» EXTRAIT:
Lutte contre le terrorisme (Questions cribles)

M. le président.  - L'ordre du jour appelle la réponse du Gouvernement à des questions cribles thématiques sur la politique de lutte contre le terrorisme dans notre pays.

M. Jean-Pierre Sueur .  - Vous avez lu sans nul doute avec intérêt, monsieur le ministre, le rapport de la délégation parlementaire au renseignement que j'ai l'honneur de présider. Nous y faisons des préconisations concernant au premier chef la Direction centrale du renseignement intérieur (DCRI). Nos auditions sur l'affaire Merah ont fait apparaître d'importants dysfonctionnements entre les échelons locaux et régionaux et les instances nationales de la DCRI. Comment entendez-vous y remédier ?

Les moyens de la DCRI sont loin de ceux de la Direction générale de la sécurité extérieure (DGSE). Comptez-vous les accroître ?

Au-delà, quid de l'autonomie de la DCRI qui, pour être efficace, doit se doter de personnels très spécialisés, en matière linguistique comme de maîtrise d'un certain nombre de technologies et de techniques. Or les procédures actuelles ne lui permettent pas de procéder à de tels recrutements. Que comptez-vous faire ?

M. Manuel Valls, ministre de l'intérieur .  - Il est essentiel que nous nous retrouvions pour tirer les enseignements des faits qui se sont déroulés il y a un an. Les mesures que nous avons prises visent à rendre la DCRI plus efficace, notamment par une meilleure articulation entre l'échelon central et les échelons locaux. C'est le but de son nouvel organigramme, qui intègre une structure chargée de la coordination, des bureaux de liaison et un service d'inspection interne. Il faut aussi à cette direction, dont je salue l'engagement, des moyens supplémentaires, humains et techniques.

Enfin, la question de l'autonomie de gestion ne me semble pas l'enjeu principal. Il faut avant tout renforcer les moyens en personnel. L'autonomie ferait peser sur la DCRI une contrainte budgétaire plus forte. Si le débat est ouvert, ce qui compte pour moi, c'est avant tout l'efficacité de la DCRI.

» DONNÉES D'ENTRÉE:
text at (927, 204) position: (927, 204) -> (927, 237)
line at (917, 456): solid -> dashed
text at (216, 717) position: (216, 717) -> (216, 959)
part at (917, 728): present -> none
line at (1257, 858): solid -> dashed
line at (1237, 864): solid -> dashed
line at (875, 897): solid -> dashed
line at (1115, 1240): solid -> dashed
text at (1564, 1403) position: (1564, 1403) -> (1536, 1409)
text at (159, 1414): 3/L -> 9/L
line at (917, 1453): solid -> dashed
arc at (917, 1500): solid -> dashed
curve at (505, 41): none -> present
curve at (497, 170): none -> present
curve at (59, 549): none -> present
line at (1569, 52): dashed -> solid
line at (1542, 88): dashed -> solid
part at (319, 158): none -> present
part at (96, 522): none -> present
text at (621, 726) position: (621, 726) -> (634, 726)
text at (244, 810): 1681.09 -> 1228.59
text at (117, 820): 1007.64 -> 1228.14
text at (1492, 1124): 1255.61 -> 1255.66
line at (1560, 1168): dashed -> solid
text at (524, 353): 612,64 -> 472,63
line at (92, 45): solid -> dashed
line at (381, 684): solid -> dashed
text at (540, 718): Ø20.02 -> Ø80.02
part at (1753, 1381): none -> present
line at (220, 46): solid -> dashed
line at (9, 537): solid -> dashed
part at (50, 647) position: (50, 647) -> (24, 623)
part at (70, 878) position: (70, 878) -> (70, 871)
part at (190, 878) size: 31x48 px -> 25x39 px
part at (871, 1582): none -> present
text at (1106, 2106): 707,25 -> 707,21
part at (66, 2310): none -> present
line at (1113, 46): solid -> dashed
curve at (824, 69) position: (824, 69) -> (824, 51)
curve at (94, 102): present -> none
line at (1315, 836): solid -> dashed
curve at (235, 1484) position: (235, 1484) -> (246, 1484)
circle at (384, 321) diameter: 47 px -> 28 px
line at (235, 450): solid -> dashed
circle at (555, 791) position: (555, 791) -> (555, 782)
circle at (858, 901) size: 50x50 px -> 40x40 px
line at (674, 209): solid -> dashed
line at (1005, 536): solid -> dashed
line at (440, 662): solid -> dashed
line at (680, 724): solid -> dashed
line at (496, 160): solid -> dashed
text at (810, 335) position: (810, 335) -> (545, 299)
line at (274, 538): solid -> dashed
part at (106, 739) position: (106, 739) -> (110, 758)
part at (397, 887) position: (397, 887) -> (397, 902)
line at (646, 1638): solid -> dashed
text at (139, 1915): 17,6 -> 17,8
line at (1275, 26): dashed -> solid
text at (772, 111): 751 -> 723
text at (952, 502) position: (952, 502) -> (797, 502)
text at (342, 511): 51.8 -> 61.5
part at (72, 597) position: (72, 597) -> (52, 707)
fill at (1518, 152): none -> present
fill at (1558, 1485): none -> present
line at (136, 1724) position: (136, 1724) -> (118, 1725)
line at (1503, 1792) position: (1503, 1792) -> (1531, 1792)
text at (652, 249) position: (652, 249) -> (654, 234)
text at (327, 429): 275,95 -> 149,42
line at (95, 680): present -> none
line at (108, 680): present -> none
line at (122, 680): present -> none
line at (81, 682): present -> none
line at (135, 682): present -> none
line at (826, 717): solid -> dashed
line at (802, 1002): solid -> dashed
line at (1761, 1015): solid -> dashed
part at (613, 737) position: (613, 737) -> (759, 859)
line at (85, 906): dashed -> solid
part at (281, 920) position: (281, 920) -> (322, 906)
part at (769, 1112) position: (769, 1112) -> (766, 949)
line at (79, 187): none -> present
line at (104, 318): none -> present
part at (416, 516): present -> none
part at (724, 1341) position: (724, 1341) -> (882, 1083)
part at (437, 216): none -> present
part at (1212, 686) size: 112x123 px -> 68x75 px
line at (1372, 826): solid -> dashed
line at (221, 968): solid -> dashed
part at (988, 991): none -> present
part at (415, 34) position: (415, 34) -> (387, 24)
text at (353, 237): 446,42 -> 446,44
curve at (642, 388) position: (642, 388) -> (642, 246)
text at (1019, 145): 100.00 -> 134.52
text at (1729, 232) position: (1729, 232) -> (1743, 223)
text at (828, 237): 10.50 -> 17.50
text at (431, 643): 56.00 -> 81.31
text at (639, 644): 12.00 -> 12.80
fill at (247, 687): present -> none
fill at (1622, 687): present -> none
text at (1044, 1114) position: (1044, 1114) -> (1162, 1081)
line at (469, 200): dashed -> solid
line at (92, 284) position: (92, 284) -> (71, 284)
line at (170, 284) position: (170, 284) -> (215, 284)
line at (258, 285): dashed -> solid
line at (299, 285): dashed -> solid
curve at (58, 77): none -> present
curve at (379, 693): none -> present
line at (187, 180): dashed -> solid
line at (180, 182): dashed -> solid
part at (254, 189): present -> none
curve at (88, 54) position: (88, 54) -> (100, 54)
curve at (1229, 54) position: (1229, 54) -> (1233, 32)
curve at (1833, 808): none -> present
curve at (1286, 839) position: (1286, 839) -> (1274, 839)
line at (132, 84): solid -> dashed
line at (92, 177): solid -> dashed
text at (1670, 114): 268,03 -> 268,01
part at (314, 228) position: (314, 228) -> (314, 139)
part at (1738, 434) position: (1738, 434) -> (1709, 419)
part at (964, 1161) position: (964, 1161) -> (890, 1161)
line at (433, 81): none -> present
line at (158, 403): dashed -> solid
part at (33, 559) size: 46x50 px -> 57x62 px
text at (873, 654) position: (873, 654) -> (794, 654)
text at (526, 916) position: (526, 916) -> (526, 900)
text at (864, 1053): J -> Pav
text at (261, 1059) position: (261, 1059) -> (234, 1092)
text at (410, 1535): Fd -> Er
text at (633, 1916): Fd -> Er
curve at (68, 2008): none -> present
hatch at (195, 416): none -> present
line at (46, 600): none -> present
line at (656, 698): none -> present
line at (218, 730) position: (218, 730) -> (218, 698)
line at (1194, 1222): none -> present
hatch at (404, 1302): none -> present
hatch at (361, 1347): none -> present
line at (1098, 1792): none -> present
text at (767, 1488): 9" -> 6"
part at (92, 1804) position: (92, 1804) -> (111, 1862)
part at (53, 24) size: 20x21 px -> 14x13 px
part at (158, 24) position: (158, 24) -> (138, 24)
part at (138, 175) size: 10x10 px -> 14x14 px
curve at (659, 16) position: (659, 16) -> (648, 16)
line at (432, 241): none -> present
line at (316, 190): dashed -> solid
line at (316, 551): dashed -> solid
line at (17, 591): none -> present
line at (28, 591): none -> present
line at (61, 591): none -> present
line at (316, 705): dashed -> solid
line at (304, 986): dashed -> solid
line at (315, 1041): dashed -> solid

» EXERCICE PROPOSÉ 1: D'après l'extrait, quelles structures le nouvel organigramme de la DCRI intègre-t-il ?
» EXERCICE PROPOSÉ 2: Remplacez « dashed » par « dotted » dans les enregistrements, du début jusqu'à la ligne contenant « line at (1315, 836): solid -> dashed » incluse, puis redonnez seulement ces lignes sans autre changement.

» RÉPONSE COMPLÈTE 1: Il intègre une structure chargée de la coordination, des bureaux de liaison et un service d'inspection interne.

» RÉPONSE COMPLÈTE 2:
text at (927, 204) position: (927, 204) -> (927, 237)
line at (917, 456): solid -> dotted
text at (216, 717) position: (216, 717) -> (216, 959)
part at (917, 728): present -> none
line at (1257, 858): solid -> dotted
line at (1237, 864): solid -> dotted
line at (875, 897): solid -> dotted
line at (1115, 1240): solid -> dotted
text at (1564, 1403) position: (1564, 1403) -> (1536, 1409)
text at (159, 1414): 3/L -> 9/L
line at (917, 1453): solid -> dotted
arc at (917, 1500): solid -> dotted
curve at (505, 41): none -> present
curve at (497, 170): none -> present
curve at (59, 549): none -> present
line at (1569, 52): dotted -> solid
line at (1542, 88): dotted -> solid
part at (319, 158): none -> present
part at (96, 522): none -> present
text at (621, 726) position: (621, 726) -> (634, 726)
text at (244, 810): 1681.09 -> 1228.59
text at (117, 820): 1007.64 -> 1228.14
text at (1492, 1124): 1255.61 -> 1255.66
line at (1560, 1168): dotted -> solid
text at (524, 353): 612,64 -> 472,63
line at (92, 45): solid -> dotted
line at (381, 684): solid -> dotted
text at (540, 718): Ø20.02 -> Ø80.02
part at (1753, 1381): none -> present
line at (220, 46): solid -> dotted
line at (9, 537): solid -> dotted
part at (50, 647) position: (50, 647) -> (24, 623)
part at (70, 878) position: (70, 878) -> (70, 871)
part at (190, 878) size: 31x48 px -> 25x39 px
part at (871, 1582): none -> present
text at (1106, 2106): 707,25 -> 707,21
part at (66, 2310): none -> present
line at (1113, 46): solid -> dotted
curve at (824, 69) position: (824, 69) -> (824, 51)
curve at (94, 102): present -> none
line at (1315, 836): solid -> dotted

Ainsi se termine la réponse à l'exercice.